▶ [Directions for this task]: Among the records below, find the lines that hold the word "elbow" and report how many there are, with no other words.

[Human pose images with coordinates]
########

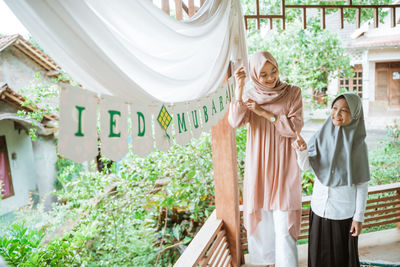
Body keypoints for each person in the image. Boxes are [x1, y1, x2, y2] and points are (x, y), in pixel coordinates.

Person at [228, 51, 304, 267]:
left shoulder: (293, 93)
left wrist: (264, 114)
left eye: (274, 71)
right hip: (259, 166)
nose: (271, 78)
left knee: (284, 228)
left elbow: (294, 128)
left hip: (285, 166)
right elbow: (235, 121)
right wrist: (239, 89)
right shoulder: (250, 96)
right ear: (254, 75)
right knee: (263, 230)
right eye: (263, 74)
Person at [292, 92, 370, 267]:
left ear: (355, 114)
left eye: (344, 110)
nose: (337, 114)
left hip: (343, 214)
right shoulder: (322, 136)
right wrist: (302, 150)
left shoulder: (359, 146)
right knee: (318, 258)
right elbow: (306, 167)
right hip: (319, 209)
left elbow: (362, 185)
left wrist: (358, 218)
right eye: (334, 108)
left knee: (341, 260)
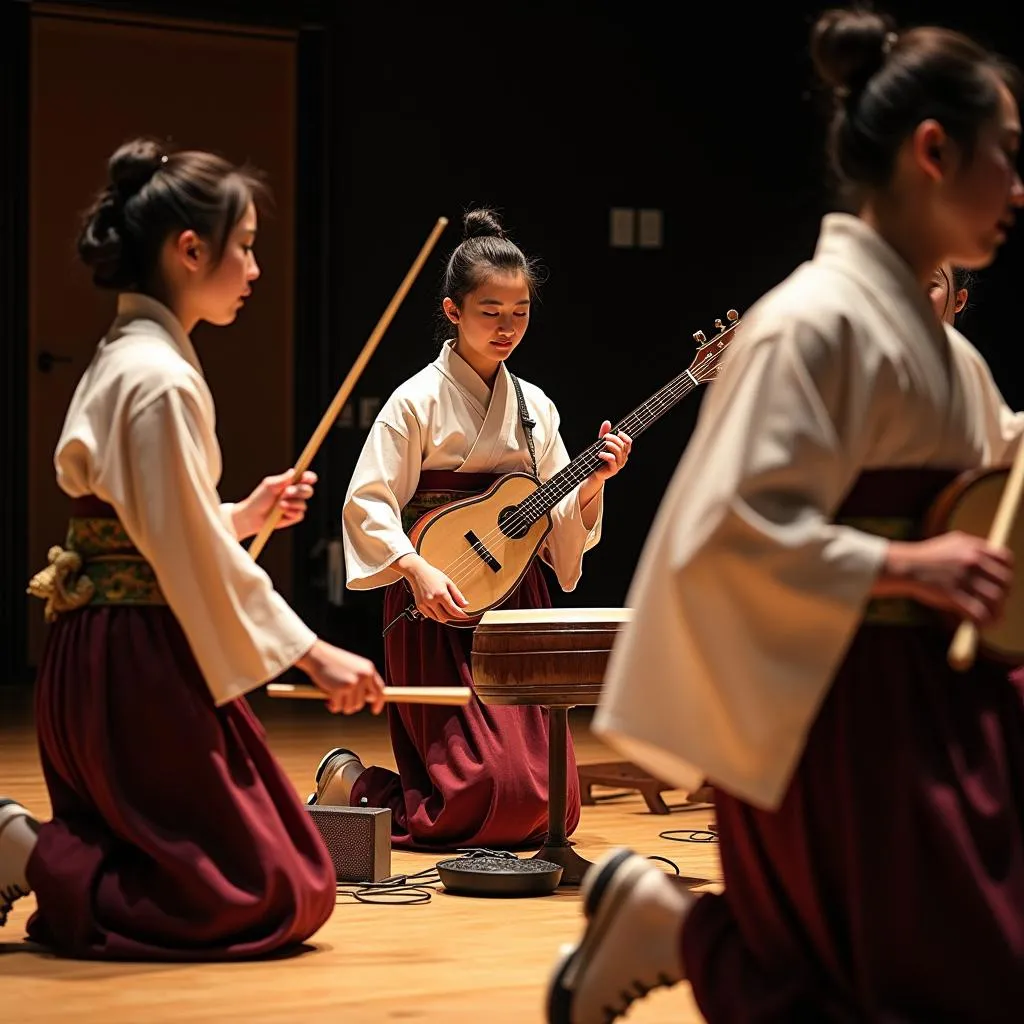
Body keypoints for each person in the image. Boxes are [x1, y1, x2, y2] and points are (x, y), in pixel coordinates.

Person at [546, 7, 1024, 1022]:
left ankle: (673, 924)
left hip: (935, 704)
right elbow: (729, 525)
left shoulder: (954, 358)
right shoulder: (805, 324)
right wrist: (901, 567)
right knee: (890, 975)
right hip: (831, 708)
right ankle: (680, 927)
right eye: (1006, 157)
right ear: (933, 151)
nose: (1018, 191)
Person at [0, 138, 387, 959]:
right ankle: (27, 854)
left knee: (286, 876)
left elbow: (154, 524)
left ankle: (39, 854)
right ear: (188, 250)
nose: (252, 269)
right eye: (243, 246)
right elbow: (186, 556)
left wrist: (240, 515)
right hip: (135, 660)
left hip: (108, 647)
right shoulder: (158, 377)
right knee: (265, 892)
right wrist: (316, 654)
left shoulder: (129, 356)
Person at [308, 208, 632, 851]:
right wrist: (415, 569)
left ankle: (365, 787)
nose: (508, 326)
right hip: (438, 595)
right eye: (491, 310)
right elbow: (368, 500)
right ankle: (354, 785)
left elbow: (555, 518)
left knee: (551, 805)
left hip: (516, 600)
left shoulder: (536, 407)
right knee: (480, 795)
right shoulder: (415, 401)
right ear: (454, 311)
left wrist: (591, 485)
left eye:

########

▶ [Written answer]: 9